WASHINGTON — Since the Washington Redskins departed for Landover in 1997, the future of RFK Stadium and its surrounding lands has been uncertain. What is certain, is that plans need to involve sports.
The land is owned by the federal government and administered by the National Park Service. Washington, D.C. owns the stadium and has a lease on the land that runs through 2038. The only stipulation of that lease is that it must be used for sports and recreation.
And since 1961, it has, providing a home for 12 professional teams and an annual NCAA bowl game.
But with the Nationals embedded at Navy Yard, D.C. United planning a mid-2018 move to Buzzard Point, and the Capitals, Wizards and Redskins all playing coy with future plans, the complex needs a tenant. Events D.C. has offered a possible solution.

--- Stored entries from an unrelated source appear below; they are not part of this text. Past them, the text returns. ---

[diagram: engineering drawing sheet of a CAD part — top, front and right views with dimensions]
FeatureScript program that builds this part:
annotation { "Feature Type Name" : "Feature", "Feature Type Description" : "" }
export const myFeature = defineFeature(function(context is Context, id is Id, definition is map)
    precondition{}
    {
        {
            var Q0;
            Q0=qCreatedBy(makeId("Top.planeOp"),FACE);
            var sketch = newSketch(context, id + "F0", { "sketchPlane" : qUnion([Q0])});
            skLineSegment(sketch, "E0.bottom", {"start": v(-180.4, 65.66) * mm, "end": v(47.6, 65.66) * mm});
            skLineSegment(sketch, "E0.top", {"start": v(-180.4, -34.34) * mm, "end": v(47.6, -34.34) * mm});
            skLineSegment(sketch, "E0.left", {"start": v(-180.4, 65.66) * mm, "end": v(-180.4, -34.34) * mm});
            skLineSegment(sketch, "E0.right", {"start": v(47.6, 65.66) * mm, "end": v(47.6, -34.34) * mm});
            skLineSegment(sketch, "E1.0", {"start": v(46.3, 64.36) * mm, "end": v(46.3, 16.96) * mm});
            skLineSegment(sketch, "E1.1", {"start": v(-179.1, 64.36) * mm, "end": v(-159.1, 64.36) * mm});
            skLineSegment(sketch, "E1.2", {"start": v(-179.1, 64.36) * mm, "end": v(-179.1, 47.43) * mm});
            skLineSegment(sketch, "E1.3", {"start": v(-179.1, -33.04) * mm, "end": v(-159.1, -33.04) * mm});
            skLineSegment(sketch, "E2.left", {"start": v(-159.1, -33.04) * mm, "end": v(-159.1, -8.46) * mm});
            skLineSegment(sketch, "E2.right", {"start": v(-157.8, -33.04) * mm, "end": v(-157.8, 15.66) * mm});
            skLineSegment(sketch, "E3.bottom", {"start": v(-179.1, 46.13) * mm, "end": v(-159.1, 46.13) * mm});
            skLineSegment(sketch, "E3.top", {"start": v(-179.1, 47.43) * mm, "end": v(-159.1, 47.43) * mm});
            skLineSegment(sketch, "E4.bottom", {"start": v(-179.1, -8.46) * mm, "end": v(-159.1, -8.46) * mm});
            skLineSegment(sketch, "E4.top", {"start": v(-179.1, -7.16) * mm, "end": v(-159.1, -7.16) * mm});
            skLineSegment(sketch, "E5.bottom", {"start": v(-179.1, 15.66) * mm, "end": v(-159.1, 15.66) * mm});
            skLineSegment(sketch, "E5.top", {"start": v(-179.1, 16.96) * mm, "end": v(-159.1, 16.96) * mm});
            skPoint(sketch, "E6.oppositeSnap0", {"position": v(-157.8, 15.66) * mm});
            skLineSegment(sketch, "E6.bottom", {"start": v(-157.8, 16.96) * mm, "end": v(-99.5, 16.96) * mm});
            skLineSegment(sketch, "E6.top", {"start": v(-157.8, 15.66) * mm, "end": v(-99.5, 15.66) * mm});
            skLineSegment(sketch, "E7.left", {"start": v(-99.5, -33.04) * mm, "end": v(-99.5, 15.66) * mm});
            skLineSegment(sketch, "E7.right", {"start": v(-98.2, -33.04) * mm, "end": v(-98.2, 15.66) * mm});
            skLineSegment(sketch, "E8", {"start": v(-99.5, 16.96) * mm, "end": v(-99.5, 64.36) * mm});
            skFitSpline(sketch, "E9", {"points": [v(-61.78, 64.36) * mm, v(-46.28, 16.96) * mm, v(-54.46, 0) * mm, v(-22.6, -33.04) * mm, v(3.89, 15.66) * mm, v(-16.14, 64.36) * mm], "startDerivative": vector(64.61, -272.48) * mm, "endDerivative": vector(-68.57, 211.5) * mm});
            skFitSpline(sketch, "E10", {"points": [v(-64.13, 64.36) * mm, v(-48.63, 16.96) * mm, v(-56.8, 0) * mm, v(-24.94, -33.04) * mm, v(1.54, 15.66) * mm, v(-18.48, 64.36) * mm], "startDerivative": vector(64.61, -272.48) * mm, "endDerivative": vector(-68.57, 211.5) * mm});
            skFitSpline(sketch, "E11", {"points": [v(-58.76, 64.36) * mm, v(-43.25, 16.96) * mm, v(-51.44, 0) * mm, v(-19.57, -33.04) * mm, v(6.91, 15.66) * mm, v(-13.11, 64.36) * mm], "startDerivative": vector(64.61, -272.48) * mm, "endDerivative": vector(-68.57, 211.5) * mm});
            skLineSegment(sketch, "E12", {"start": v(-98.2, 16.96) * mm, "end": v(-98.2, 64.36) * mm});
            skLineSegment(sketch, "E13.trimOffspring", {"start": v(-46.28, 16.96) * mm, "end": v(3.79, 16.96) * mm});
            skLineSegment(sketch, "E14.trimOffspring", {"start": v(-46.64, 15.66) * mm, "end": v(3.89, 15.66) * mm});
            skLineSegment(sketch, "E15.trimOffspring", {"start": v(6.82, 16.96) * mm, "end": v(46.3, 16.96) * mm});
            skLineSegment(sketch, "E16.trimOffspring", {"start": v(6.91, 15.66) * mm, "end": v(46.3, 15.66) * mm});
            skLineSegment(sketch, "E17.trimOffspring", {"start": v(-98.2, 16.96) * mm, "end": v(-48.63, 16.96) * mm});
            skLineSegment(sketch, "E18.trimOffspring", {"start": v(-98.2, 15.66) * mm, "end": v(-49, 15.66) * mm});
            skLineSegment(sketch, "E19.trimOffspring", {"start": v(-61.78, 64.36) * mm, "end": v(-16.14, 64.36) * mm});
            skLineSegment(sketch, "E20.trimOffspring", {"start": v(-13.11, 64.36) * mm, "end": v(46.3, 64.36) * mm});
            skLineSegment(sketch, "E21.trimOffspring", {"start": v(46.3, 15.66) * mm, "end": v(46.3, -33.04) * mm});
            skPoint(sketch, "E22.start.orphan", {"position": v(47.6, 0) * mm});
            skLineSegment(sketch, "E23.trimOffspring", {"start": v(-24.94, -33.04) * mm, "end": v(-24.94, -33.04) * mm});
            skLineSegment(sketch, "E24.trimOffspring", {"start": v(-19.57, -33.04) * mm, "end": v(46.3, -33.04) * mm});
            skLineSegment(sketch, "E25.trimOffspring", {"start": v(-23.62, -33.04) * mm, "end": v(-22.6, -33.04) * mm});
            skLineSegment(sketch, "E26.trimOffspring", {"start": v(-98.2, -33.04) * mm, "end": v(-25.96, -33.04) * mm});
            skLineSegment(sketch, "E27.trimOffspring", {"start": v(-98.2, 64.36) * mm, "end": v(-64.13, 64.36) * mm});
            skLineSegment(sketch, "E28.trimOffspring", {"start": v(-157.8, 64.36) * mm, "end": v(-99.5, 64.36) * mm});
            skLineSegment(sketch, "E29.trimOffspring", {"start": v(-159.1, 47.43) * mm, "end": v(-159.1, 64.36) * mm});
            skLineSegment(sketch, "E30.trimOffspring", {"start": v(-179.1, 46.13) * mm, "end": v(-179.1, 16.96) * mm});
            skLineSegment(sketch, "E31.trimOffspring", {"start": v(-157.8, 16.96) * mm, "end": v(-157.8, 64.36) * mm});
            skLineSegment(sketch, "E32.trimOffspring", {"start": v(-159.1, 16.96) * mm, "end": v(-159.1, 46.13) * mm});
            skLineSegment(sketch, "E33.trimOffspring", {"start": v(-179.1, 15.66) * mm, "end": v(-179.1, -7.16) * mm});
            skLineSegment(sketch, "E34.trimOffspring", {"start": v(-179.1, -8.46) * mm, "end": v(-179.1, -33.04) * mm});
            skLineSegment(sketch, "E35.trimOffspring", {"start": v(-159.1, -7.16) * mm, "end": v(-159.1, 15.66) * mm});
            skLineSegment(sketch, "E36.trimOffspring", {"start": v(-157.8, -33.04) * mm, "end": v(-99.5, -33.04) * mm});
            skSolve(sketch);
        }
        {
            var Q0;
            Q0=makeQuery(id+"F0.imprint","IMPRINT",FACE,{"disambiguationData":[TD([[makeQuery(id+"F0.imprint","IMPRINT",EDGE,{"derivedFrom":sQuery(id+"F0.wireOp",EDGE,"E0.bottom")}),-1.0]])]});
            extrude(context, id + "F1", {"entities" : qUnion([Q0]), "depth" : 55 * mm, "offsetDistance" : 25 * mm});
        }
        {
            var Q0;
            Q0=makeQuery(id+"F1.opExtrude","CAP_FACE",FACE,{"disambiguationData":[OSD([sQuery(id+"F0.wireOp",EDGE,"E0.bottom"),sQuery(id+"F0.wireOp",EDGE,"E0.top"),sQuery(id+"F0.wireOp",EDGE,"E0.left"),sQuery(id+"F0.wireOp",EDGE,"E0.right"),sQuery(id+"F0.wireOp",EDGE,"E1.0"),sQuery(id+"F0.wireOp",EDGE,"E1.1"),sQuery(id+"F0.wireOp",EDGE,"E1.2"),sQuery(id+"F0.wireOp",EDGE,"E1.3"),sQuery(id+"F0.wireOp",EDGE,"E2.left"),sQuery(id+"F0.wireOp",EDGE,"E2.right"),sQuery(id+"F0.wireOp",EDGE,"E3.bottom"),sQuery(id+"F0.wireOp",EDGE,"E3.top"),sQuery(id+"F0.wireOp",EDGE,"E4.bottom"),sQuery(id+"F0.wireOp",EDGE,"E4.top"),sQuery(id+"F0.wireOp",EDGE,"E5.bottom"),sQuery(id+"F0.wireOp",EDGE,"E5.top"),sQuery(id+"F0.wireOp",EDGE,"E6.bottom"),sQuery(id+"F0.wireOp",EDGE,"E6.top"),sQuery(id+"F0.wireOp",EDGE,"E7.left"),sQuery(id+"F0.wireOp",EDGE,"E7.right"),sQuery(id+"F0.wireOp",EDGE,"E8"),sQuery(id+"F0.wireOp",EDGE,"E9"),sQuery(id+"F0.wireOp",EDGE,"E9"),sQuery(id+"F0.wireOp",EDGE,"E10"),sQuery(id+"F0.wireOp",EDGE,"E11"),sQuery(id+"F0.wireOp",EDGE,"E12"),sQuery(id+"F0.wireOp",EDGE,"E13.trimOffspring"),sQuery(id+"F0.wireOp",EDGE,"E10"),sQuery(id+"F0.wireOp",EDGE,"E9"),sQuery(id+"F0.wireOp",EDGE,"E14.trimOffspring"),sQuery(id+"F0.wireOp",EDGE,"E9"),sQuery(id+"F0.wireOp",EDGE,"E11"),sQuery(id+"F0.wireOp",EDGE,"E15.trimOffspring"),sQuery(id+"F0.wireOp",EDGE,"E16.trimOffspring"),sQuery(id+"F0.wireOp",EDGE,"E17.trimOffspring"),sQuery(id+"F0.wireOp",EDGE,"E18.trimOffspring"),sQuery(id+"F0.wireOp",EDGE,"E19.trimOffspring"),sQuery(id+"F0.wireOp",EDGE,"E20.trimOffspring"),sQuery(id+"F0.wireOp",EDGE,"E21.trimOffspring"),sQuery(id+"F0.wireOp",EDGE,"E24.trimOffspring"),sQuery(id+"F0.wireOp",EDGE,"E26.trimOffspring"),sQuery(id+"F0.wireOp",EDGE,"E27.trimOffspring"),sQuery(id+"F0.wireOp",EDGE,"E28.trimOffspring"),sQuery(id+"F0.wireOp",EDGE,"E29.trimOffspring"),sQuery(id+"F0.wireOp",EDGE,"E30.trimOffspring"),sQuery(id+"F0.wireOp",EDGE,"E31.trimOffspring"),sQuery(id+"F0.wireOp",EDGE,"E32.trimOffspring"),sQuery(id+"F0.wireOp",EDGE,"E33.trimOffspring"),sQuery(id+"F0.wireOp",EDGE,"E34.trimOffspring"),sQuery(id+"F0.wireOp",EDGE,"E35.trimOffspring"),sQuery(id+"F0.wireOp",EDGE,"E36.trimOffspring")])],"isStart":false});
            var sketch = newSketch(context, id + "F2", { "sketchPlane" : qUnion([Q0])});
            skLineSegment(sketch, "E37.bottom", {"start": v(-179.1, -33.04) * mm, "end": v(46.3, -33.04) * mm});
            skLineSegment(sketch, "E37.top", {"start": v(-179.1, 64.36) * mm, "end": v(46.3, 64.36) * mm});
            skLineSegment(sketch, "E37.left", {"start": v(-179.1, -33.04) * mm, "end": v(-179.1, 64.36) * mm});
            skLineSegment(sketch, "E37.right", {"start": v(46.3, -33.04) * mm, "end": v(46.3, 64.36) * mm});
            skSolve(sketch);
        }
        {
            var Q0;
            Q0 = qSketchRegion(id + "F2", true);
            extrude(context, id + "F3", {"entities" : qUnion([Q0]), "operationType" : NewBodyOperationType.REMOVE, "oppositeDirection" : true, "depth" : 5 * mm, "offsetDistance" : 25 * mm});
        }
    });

The plans are perhaps the first to not include a major professional sports team, instead focusing on three multi-purpose athletic fields for youth sports, a 47,000-square-foot food market, and a sprawling 350,000-square-foot indoor sports complex.
The only kicker is that the plan comes with a price tag of $490 million. But Events D.C. has a solution: the plan can largely be paid for by the city’s transient occupancy tax on hotels and restaurants. Under the proposal, the district would only be on the hook for approximately $83.2 million.
The project also anticipates being a revenue generator:
“What can we do now in the next two-to-five years on this site to capture the economic development that has been happening in the city,” Events D.C. chair Max Brown said, via the Washington Post. “We’ve heard a lot from the community that there are just not enough fields. There aren’t enough fields. Scheduling fields is just an impossible task.
“There is nothing like this around and if we want to attract families to D.C. and have them stay here, we are going to have to have amenities for them and also attract people from out of town.”
The obstacles are plentiful at this point, as Brown estimates that most elements of the plan could be completed by 2038, which pre-supposes an extension on the current lease, a complicated political process between the federal government and district.
The plan would also reportedly need congressional approval to get the financing necessary for the complex, or a new agreement that cuts out the National Park Service. The plans would then face a gauntlet of approvals from various federal and district agencies.